# Critical Skills VISA - Change in Employer



## bhavesha (Jul 14, 2015)

Dear Forum Members,

Please clarify my query.
I have a critical VISA that is valid for 5 years, however it is linked to my current employer with whom i am working.
In future, if i wish to change employers, do i need to apply fresh for a CS VISA application or am i free to work for any employer?

Thanks in advance


----------



## joe117 (Sep 10, 2012)

Good day,

Techically you will have to apply for a new visa (and submit all the necessary documentation) so that the name of your new employer appears on your passport. 

In practice however not many people do this due to the cost, time and inconvenience associated with this process.


----------



## bhavesha (Jul 14, 2015)

Thanks Joe, however i am not sure if there are employer's willing to recruit candidates such way. In other words, Is it legal to do so?

I searched whole of internet and couldn't get a checklist of documents needed for "Change in Existing conditions" for critical skills VISA...I think this is the condition i must apply my VISA for..

Cheers


----------



## bhavesha (Jul 14, 2015)

@ LegalMan & Experts,

Can you please throw some light on my situation?

Thanks!


----------



## ravi0917 (May 22, 2015)

*Change of Employer - Critical Skills VISA*

Hi,
I am in the same situation. I got critical skills permit for 5 years with employer name on VISA and want to move to other company. Can i apply for other companies using my current critical skills visa. 
DHA introduced critical skills VISA in place of Quota Permt + Exceptional Skills Permit.

Most of the Immigration websites stipulates that 
1.Critical Skills VISA category doesn’t tie you to a specific employer. So if you don’t like your company or if you get offered a better position, you’re free to move jobs without any hang-ups.
2.• The visa holder has freedom of movement between employers, provided that they always work in the occupation for which their visa was granted. 

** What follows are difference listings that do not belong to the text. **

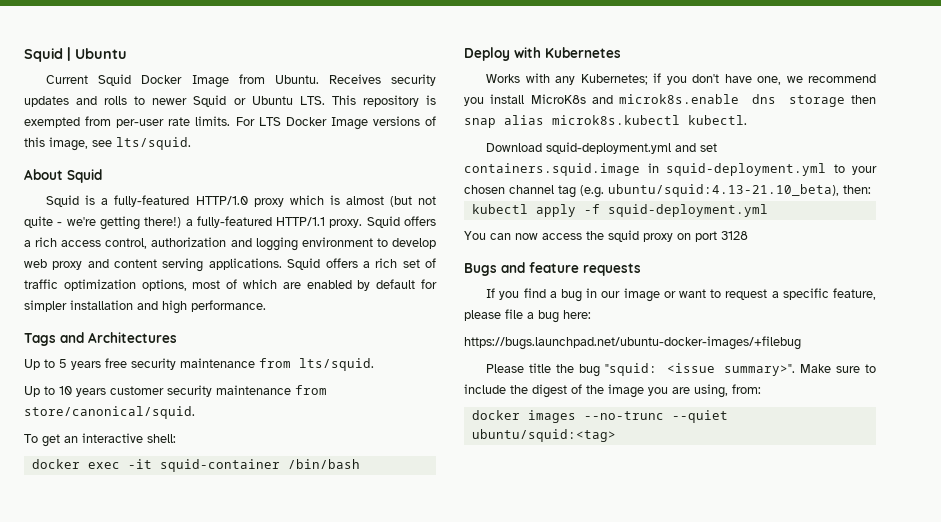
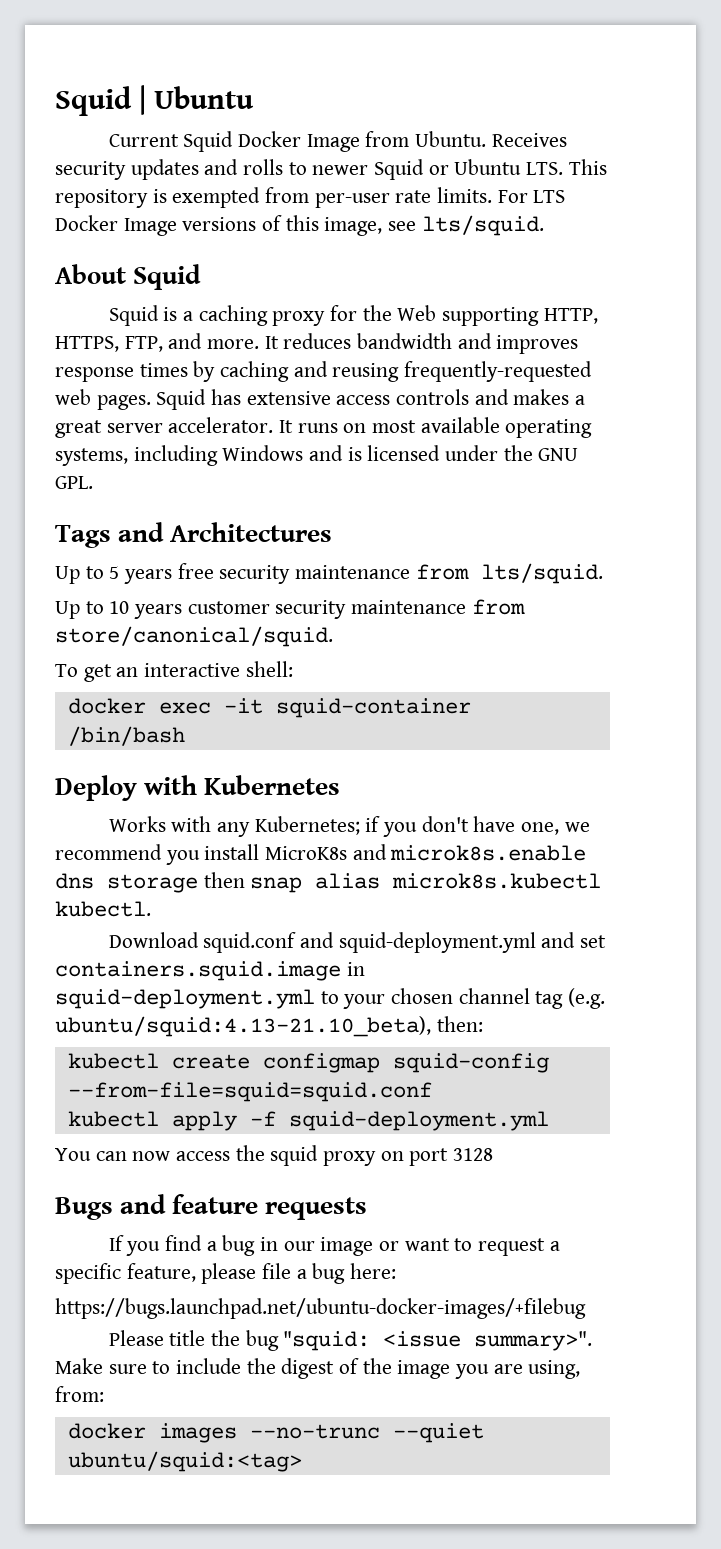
[114,195,436,207] [24,216,437,230] [24,237,436,251] [24,258,437,272] [24,279,438,291] [24,300,266,314] fully-featured HTTP/1.0 proxy which is almost (but not quite - we're getting there!) a fully-featured HTTP/1.1 proxy. Squid offers a rich access control, authorization and logging environment to develop web proxy and content serving applications. Squid offers a rich set of traffic optimization options, most of which are enabled by default for simpler installation and high performance. -> [198,305,598,326] [55,333,579,354] [55,361,593,382] [55,389,586,410] [55,417,593,438] [55,445,579,466] [55,476,93,489] caching proxy for the Web supporting HTTP, HTTPS, FTP, and more. It reduces bandwidth and improves response times by caching and reusing frequently-requested web pages. Squid has extensive access controls and makes a great server accelerator. It runs on most available operating systems, including Windows and is licensed under the GNU GPL.
(543, 147) none -> [203,932,335,953] squid.conf and
(871, 189) none -> [67,1053,549,1073] [67,1082,432,1102] // kubectl create configmap squid-config --from-file=squid=squid.conf

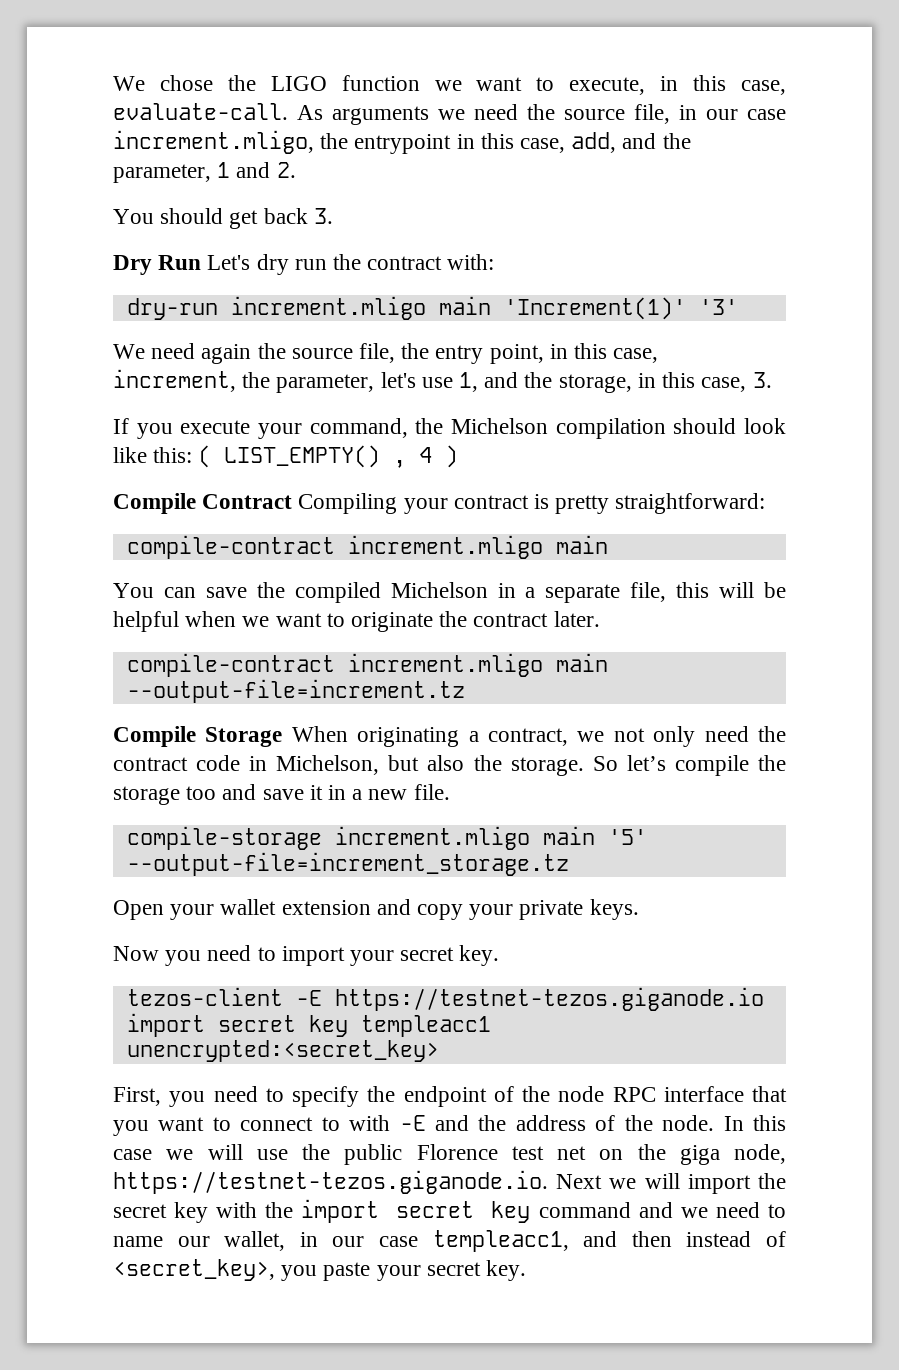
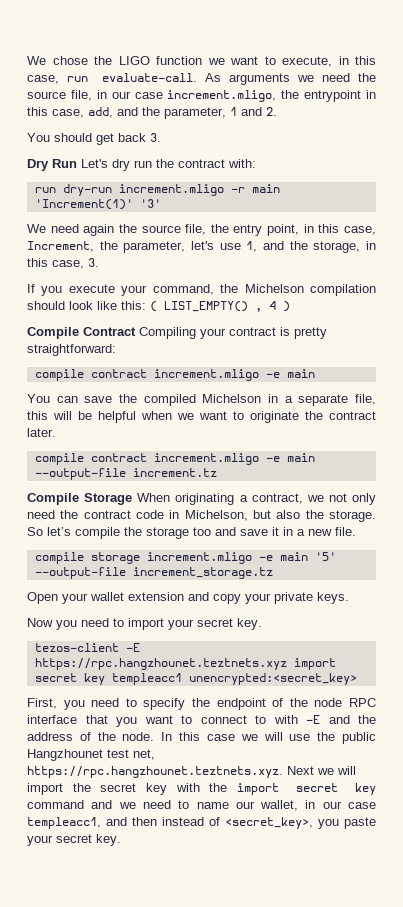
(786, 87) none -> [67,76,88,82] run
(495, 262) none -> [34,187,56,193] run
(426, 308) none -> [230,187,245,193] -r
[113,369,236,392] increment, -> [27,241,94,252] Increment,
[126,535,543,559] compile-contract increment.mligo -> [34,369,280,381] compile contract increment.mligo -e
[126,653,608,677] [126,679,465,703] compile-contract increment.mligo main --output-file=increment.tz -> [34,453,315,465] [34,468,217,480] compile contract increment.mligo -e main --output-file increment.tz
[126,826,647,850] [126,852,569,876] compile-storage increment.mligo main '5' --output-file=increment_storage.tz -> [34,552,336,564] [34,567,273,579] compile storage increment.mligo -e main '5' --output-file increment_storage.tz
[334,987,764,1011] https://testnet-tezos.giganode.io -> [34,658,287,670] https://rpc.hangzhounet.teztnets.xyz
[416,1144,786,1165] [113,1170,548,1194] Florence test net on the giga node, https://testnet-tezos.giganode.io. -> [27,749,155,761] [27,766,283,778] Hangzhounet test net, https://rpc.hangzhounet.teztnets.xyz.

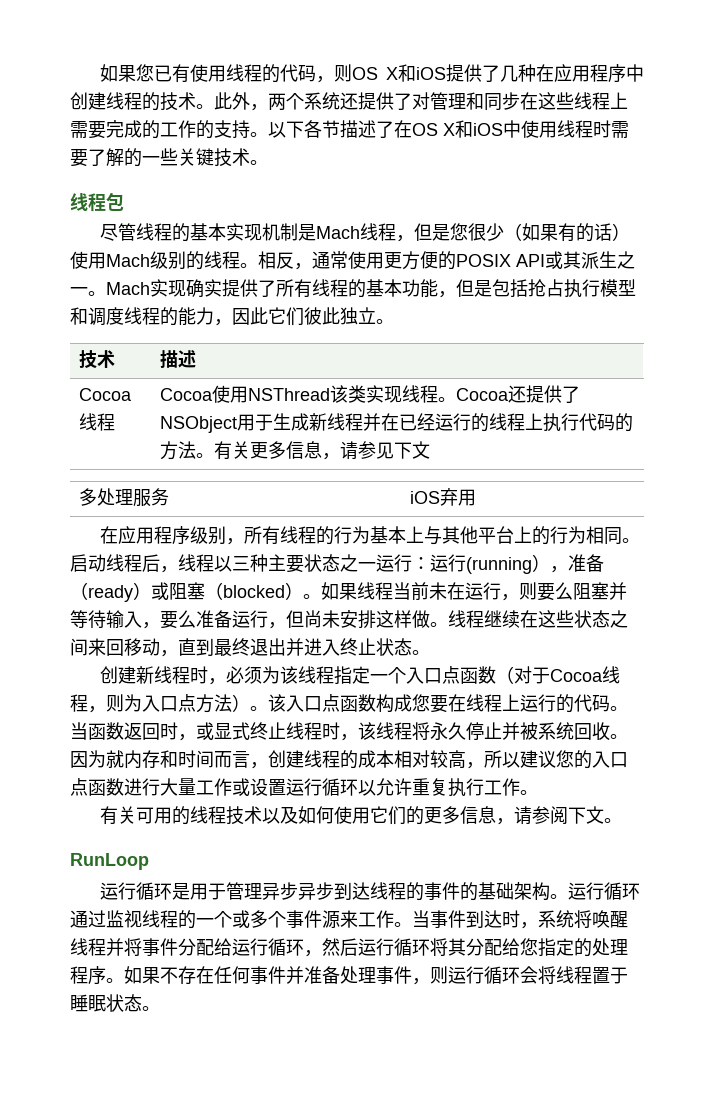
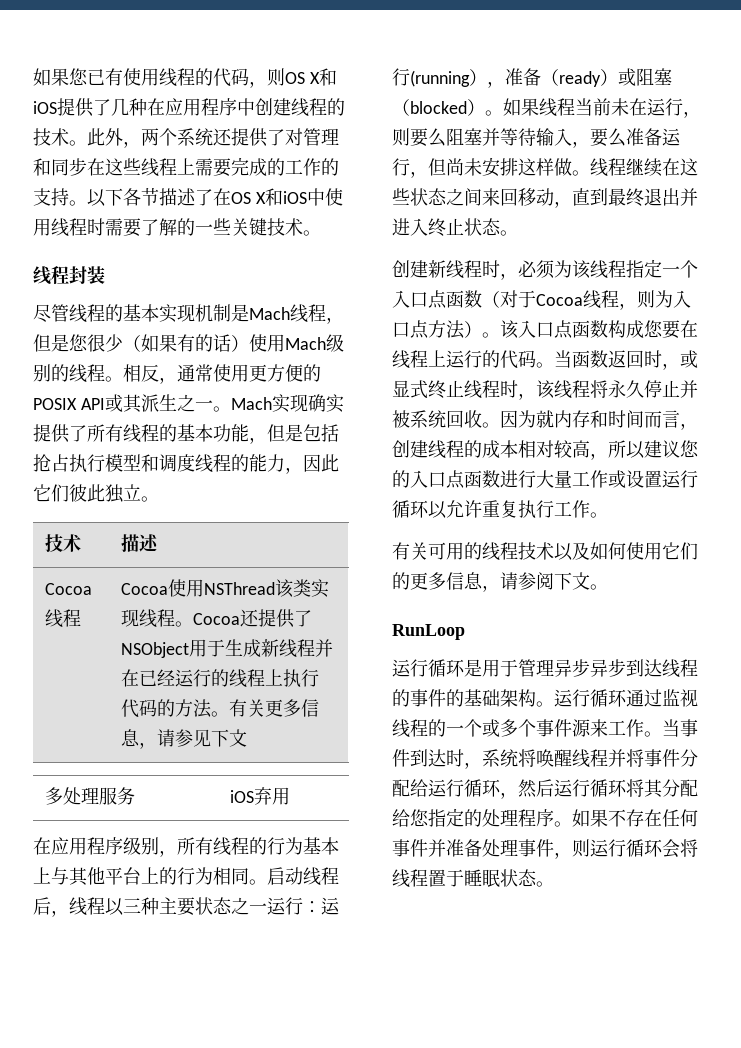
[106,192,124,211] 包 -> [69,266,105,284] 封装

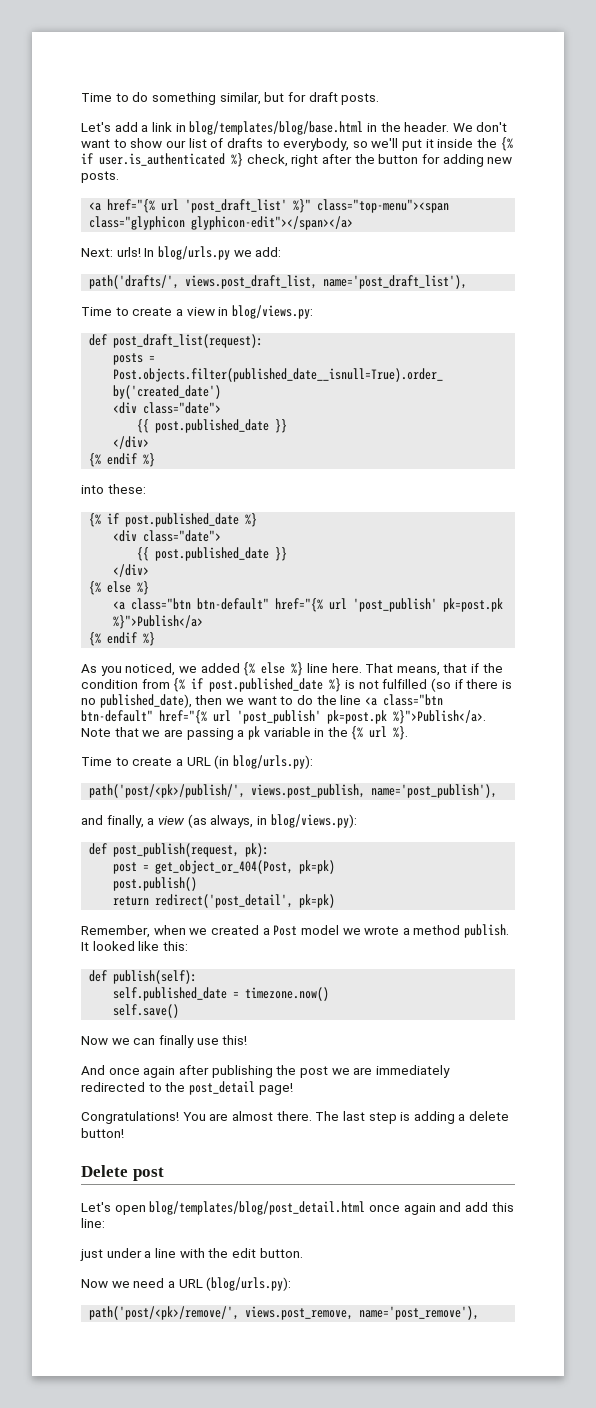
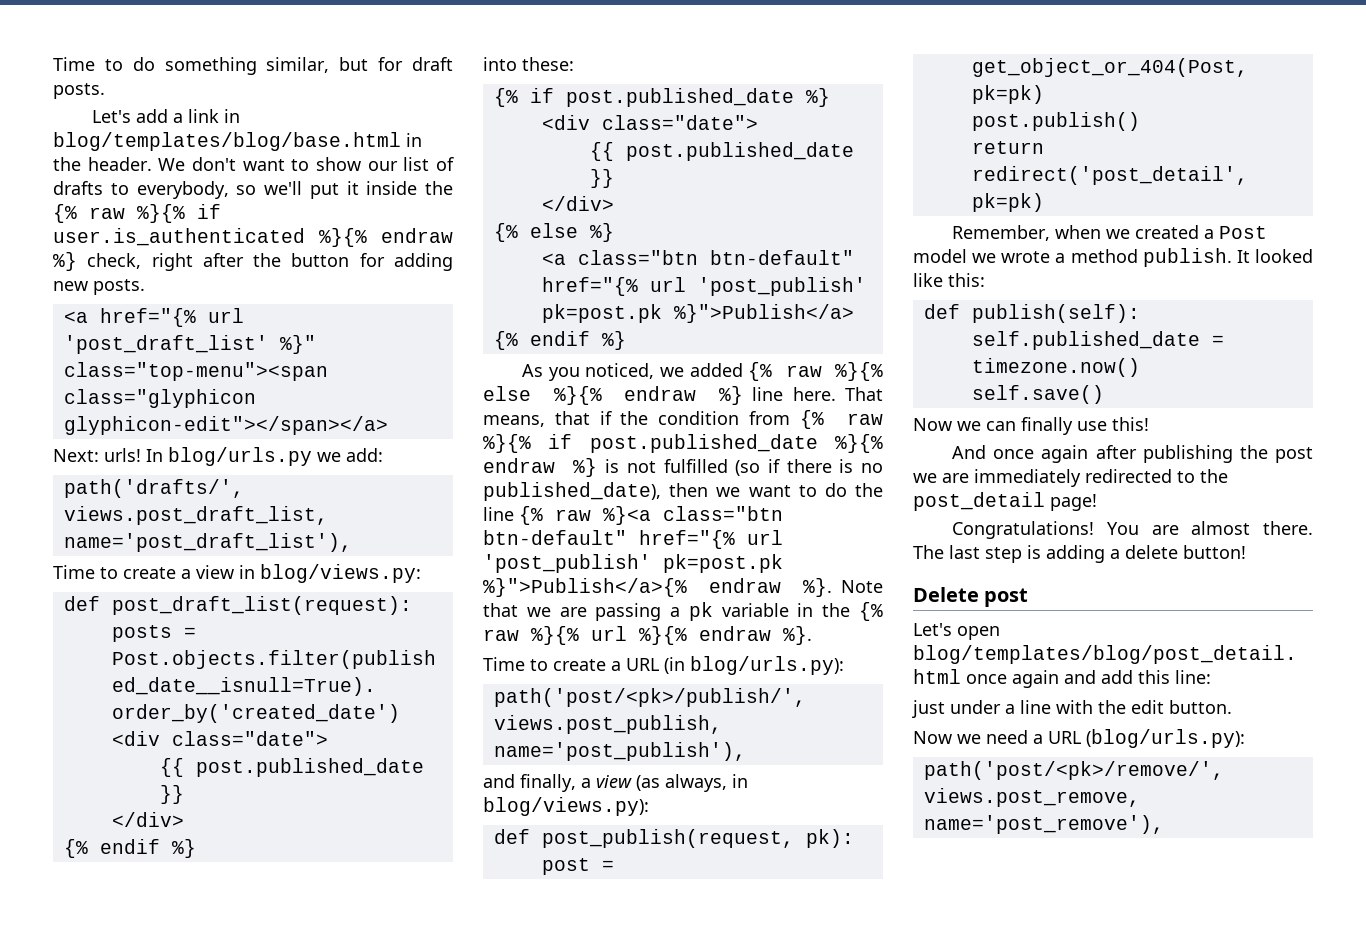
[81,153,225,166] if user.is_authenticated -> [89,204,221,223] [53,228,453,247] raw %}{% if user.is_authenticated %}{% endraw
[261,662,286,674] else -> [785,362,883,381] [483,386,697,405] raw %}{% else %}{% endraw
[191,678,324,692] if post.published_date -> [847,413,883,425] [483,434,883,453] [483,458,555,473] raw %}{% if post.published_date %}{% endraw
[364,694,443,706] [81,710,486,724] <a class="btn btn-default" href="{% url 'post_publish' pk=post.pk %}">Publish</a>. -> [519,506,783,525] [483,530,783,549] [483,554,783,573] [483,578,832,597] {% raw %}<a class="btn btn-default" href="{% url 'post_publish' pk=post.pk %}">Publish</a>{% endraw %}.
[369,726,388,738] url -> [483,626,771,645] raw %}{% url %}{% endraw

Do i still have to go for VISA process again although i have 5 year Critical Skills valid VISA if I change the employer.


----------



## joe117 (Sep 10, 2012)

Hi Ravi,

If you read my response above I did respond to this issue. The fact that DHA have written the name of your employer and job position in your CSV visa means that you have to go back again to VFS (and submit all those documents plus application fee again) and get an updated visa (should be a renewal visa if I am not mistaken). This is obviously a legal requirement. 
The previous old quota work permit did not require this as they did not specify the name of your employer on the visa . All you needed to do was to visit DHA once on an annual basis and get a letter from DHA confirming that you are still employed with your skilled category. 

One may ask, what will happen if I change my job every 3 or 6 months under the new CSV visa? Do I have to apply for a fresh visa with my new employer's name? Obviously yes, despite the huge inconvenience associated with this process.


----------